Saturday, December 3, 2011

Entering In

First off...this post comes out of a lot of things God has been doing in my heart. Funny enough, he has been working on me through some blogs I have been reading. As I have followed along with sweet Ruby Grace's story here, God has really softened my heart to the needs, physical and emotional, our kids will have when they get here.
      (Quick paraphrase of her story: her parents have adopted 13 kids or more and she was 6lbs when they met her in an   orphanage and almost a year old. They adopted her and brought her home and thought she had hydrocephalous. Once they got her checked she had 12 cysts in her brain (doctor had never seen more than a kid with 2 in their brain) that needed draining with multiple brain surgeries. After the first surgery they discovered she is blind. She has had close death calls and still pulling through surgery by surgery. They have moved their lives and left their ministry to move to be close to the best children's hospital for her)

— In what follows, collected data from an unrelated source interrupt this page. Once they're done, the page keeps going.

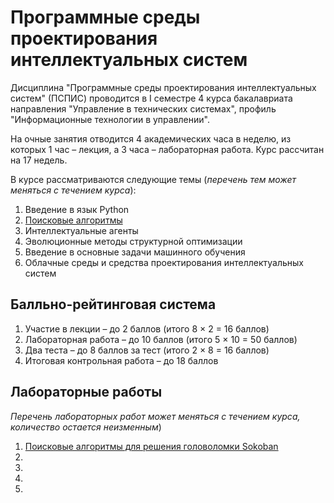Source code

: # Программные среды проектирования интеллектуальных систем

Дисциплина "Программные среды проектирования интеллектуальных систем" (ПСПИС)
проводится в I семестре 4 курса бакалавриата направления "Управление в
технических системах", профиль "Информационные технологии в управлении".

На очные занятия отводится 4 академических часа в неделю, из которых 1 час –
лекция, а 3 часа – лабораторная работа.
Курс рассчитан на 17 недель.

В курсе рассматриваются следующие темы (*перечень тем может меняться с течением курса*):

1. Введение в язык Python
2. [Поисковые алгоритмы](https://github.com/1x0r/pspis/blob/master/labs/lectures/lecture_01.html)
3. Интеллектуальные агенты
4. Эволюционные методы структурной оптимизации
5. Введение в основные задачи машинного обучения
6. Облачные среды и средства проектирования интеллектуальных систем

## Балльно-рейтинговая система

1. Участие в лекции – до 2 баллов (итого 8 &times; 2 = 16 баллов)
2. Лабораторная работа – до 10 баллов (итого 5 &times; 10 = 50 баллов)
3. Два теста – до 8 баллов за тест (итого 2 &times; 8 = 16 баллов)
4. Итоговая контрольная работа – до 18 баллов

## Лабораторные работы
*Перечень лабораторных работ может меняться с течением курса, количество остается неизменным*)

1. [Поисковые алгоритмы для решения головоломки Sokoban](https://github.com/1x0r/pspis/blob/master/labs/PSPIS_lab_01.ipynb)
2. 
3.
4.
5.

I have gone from being somewhat "scared" of these needs, to really honored to meet these needs with the best of our abilities. Then, I read two posts from a family who adopted Miles from the same city in Congo that we are adopting from, over a year ago. I was reading this certain post she put up this week about a minor corrective surgery he went through, then I clicked into the link from an older post about trauma and triggers. As I read her very vulnerable and powerful description of this account of his trauma shortly after bringing him home, God really spoke to my heart in a strange way.  I read that terrible experience and felt no fear but actually felt this weird......

excitement....

Really God?

Now, I was not excited my kids would go through this or have been through such trauma that would lead them to banging their heads against the cabinet to get food. No. That broke my heart as did several other parts.
But, I was excited to be a part as God re-wrote their story from trauma to unconditional love. That trauma will always be there as a part of their story, but soon it will be the history of their story instead of the current.  I am privileged to be a small part of their healing. I am excited to embrace a child that may not trust my embrace yet. I am honored to tell those children each meal that this will not be their last, that I will always feed them and clothe them. I am excited to tuck them in to a bed and say yes, this is your forever home, forever siblings, and forever family.

I was reminded of James 1:27.
Religion that God our Father accepts as pure and faultless is this: to care for orphans and widows in their distress and to keep oneself from being polluted by the world.

In...their...distress.

Yes... we will gladly enter in.


In their distress. God is calling me sweetly to THAT place. And he is making me strangely and unexplainably excited to go to that hard place.